“Hang on. I’ll be right up. Intercom is fuzzy,” a masculine voice said, then nothing.
Peri’s eyes went to Summer. “Someone is going to have to distract him.”
“I’ll do it,” Summer said immediately.
Starting, Silas pulled Summer deeper into the shadows. “No. You have no reason to be here. Peri was here this morning and can pretend to be looking for her phone. Peri can do it.”
“Me?” Peri’s lips parted in surprise. “Maybe you haven’t noticed, but I’m not a tall, sexy bombshell.”
Silas took the phone out of Peri’s hand and handed it to Summer. “No, you are petite, dark, and sexy as all hell. Don’t sell yourself short. Summer can work the drone.”
No one said anything, and he realized Summer and Allen were staring at him. “What?” he said, feeling his neck warm. “You don’t think she’s sexy enough to distract a night guard?”
“Well, yeah,” Allen said. “We’re just surprised you noticed.”
Flustered, Silas took Summer’s phone and gave it to Peri. “Tell him you forgot your phone this afternoon,” he said, using the DNA wipes to get the smut from her face. Her features were tiny, her small nose turned up at the end, and her dark lashes long and heavy. Nothing like -Summer’s strong cheekbones and wispy lashes. “Jam the door when he opens it if nothing else. If he lets you in, I’ll text you when we’ve finished, and we’ll wait for you outside. Go. You’ve got this, and we’ve got you.”
Peri hesitated, and a tingle spread from Silas’s fingers through his entire body. He could see the moment she decided to trust him, and it was thrilling all by itself—that trust given not freely, but fully. “I can’t believe this,” she said. “You can work the drone?”
“Yes, we’re good.”
The lights flicked on within the long corridor inside. It was the guard, and everyone but Peri scattered, Allen to one side, Silas and Summer to the other. The excitement of the improv shivered through Silas. It would work. They had all understudied someone else’s part, and there was nothing to stumble over. The only thing he didn’t like was that the guard would remember Peri.
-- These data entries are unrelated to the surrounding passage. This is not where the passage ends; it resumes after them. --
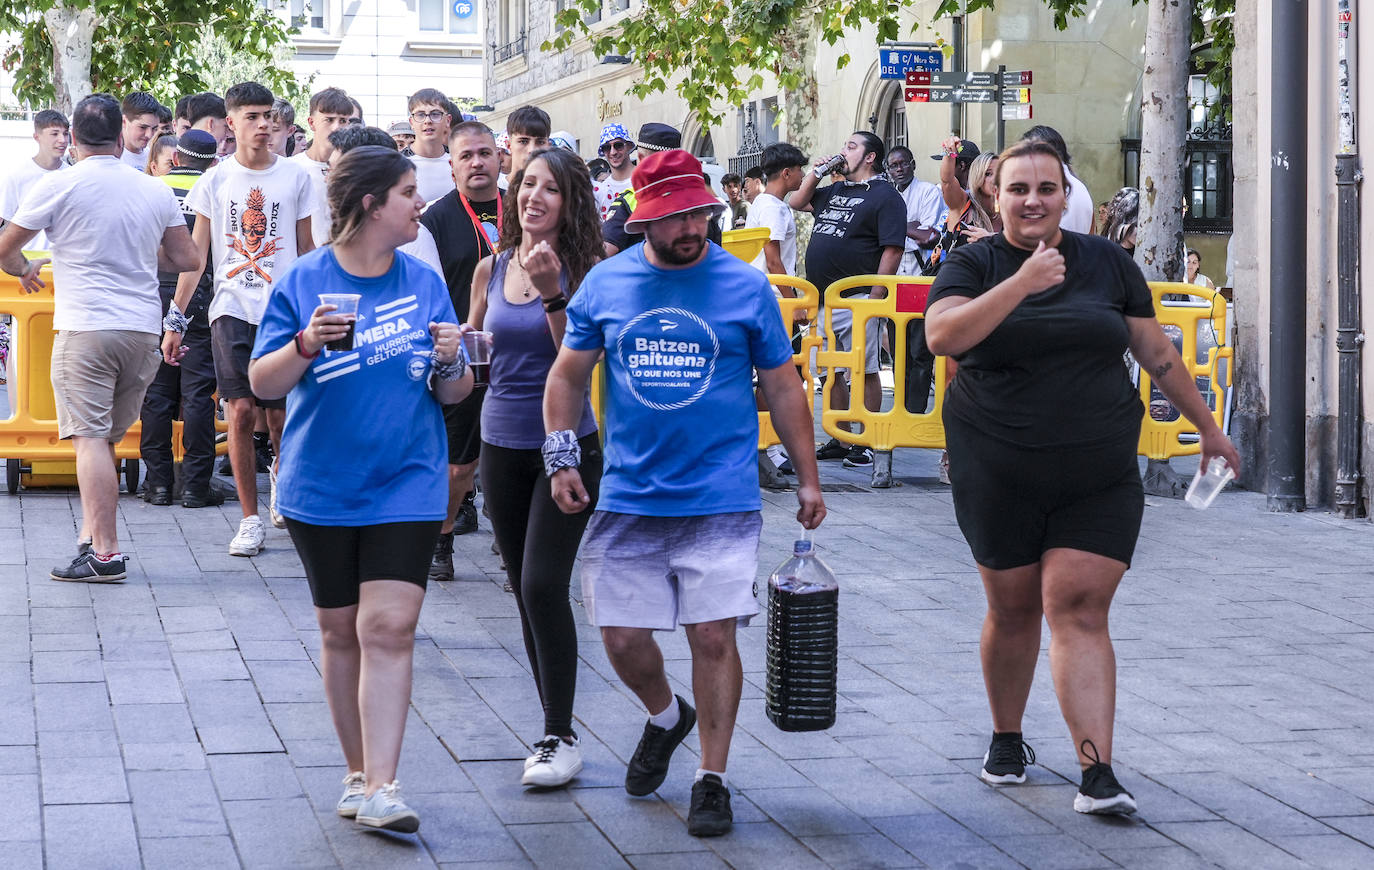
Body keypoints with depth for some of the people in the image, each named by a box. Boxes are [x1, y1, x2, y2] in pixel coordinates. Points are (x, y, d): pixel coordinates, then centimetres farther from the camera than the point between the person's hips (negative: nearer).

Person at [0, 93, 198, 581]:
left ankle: (104, 553, -11)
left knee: (90, 439, -5)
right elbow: (185, 259, 13)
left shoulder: (58, 186, -4)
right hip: (143, 330, 5)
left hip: (84, 328, -5)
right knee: (106, 438, 16)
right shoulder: (156, 191, 8)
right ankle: (93, 534, 16)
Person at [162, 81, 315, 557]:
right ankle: (250, 520, 1)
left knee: (281, 417, 0)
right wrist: (175, 319, 4)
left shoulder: (295, 177, 6)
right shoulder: (215, 181, 6)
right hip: (232, 309, 0)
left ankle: (280, 472, 34)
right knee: (240, 413, -8)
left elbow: (306, 250, 12)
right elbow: (196, 253, 8)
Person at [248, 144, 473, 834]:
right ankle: (358, 771, 23)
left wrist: (450, 364, -13)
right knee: (340, 630, 9)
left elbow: (452, 394, 9)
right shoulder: (303, 280, -2)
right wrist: (306, 344, -21)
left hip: (406, 484, 0)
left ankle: (381, 788, -12)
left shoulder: (424, 282, 4)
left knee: (389, 626, -11)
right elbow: (262, 383, -3)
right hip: (322, 486, 0)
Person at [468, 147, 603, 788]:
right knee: (525, 590, 9)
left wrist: (552, 294, -24)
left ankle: (561, 736, -7)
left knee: (543, 584, -15)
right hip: (502, 445, 5)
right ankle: (553, 722, 20)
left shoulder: (583, 272, -7)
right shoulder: (491, 269, 6)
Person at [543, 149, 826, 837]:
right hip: (628, 498, 2)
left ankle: (712, 780, 8)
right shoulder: (606, 282, 3)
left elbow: (782, 388, 7)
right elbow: (568, 374, 12)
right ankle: (666, 718, 36)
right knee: (622, 638, 4)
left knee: (713, 636, -6)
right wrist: (561, 457, 1)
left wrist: (808, 479, 7)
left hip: (721, 502, -2)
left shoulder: (745, 286, -1)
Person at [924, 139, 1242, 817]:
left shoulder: (1105, 262, 7)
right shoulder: (973, 265, 0)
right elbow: (942, 336, -20)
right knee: (1012, 609, 10)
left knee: (1079, 611, -9)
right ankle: (1007, 741, 33)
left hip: (1099, 475, 0)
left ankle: (1098, 774, -14)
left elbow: (1157, 351, 14)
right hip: (999, 475, 0)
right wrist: (1023, 282, -25)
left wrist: (1207, 427, 18)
If his phone didn’t reach the drone and piggyback the connection, they’d have to use the ground lines, which would lead any investigation here to Peri looking for her phone at midnight.
The rattle of the door sent a shock through him, and he froze, crouched awkwardly and feeling as big and obvious as a bus.
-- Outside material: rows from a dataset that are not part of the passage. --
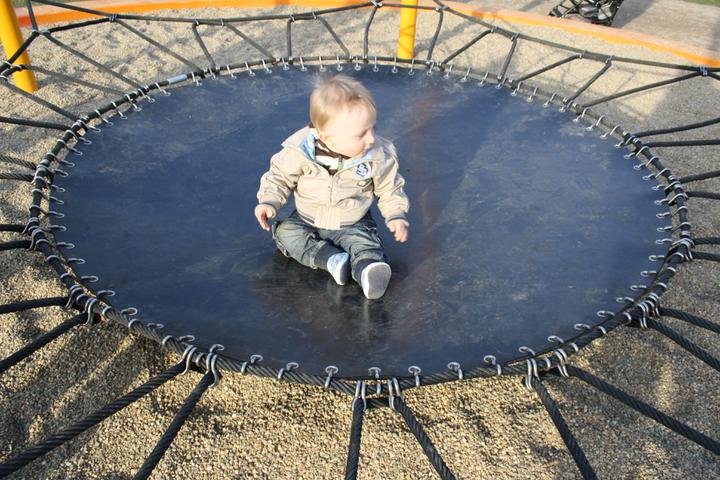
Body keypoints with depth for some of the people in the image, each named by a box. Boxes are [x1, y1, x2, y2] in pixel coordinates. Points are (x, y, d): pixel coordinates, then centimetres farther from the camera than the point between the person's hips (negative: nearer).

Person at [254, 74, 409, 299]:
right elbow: (280, 176, -5)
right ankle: (331, 258, -35)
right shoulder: (300, 150, -22)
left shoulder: (377, 156, -19)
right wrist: (269, 201, -18)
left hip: (353, 225, -1)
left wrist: (396, 215, -12)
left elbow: (389, 187, -1)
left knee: (364, 243, -28)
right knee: (284, 231, -21)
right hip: (307, 221, 2)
“Hi, can I help you?” the guard said as the open door buzzed a soft warning, and Silas relaxed. The man’s voice was heavy with interest. Peri had this, with sparkles and silver stars.
“I am so sorry,” she said with an apologetic lilt Silas never would’ve guessed she could manage. “I left my phone in the waiting room this afternoon. It was so weird. No one was calling me. I thought maybe I could just get it and no one would know how stupid I was. Has anyone turned it in?”
“No.” The door squeaked as he pushed it open even more, the alarm still buzzing. “You want to take a look?”
“Oh, thank you,” Peri gushed. “You are a lifesaver.”
Silas peeked around the building’s trash can, his smile widening as he saw the tall man completely taken by Peri as she touched his arm. “Kind of late to be making a call, isn’t it?” he said.
“I just transferred in. My boyfriend is on the West Coast and I told him I’d call around nine. It’s about nine there, isn’t it?”
The door shut, the alarm cutting off. Silas edged forward, watching as they turned a corner at the end of the corridor and were gone.
Summer came even with Silas, a wiry grin on her face as she brought up the drone app on Peri’s phone. “She’s really good for someone who thinks she’s a two on charisma. I just hope I’m a ten on tech.”
“It’s pretty standard,” Silas said, impressed as well, and becoming more so when he saw the lock pick Peri had jammed at the sensor pad, preventing the heavy door from locking even as the alarm circuit was closed.
Allen took a last look back toward the faint music drifting across campus, then followed them inside. “I’m guessing we have three minutes?”
Lip between her teeth as she studied the unfamiliar phone, Sum-mer said, “She’s as cute as a bug and smart as a snake. We’ve got ten, easy.”
As Allen ran vanguard, Silas took her elbow, guiding her down the hall as she walked and worked the drone, watching the connection rise and fall as they moved. “You’re not jealous, are you?”
“No,” she said, and Silas gave her a sideways hug, the urge to hold and never let go heavy in him.
Tall and lanky, Allen stretched to spray another camera into a blurry, temporary mess. “Guys?” he said, exasperated at the cuddling, and Silas let his arms slip from Summer.
Thirty seconds and three cameras later, they were at the manager’s office. Silas’s brow furrowed at the locked door pad, and then he relaxed. It was last year’s technology. Easy.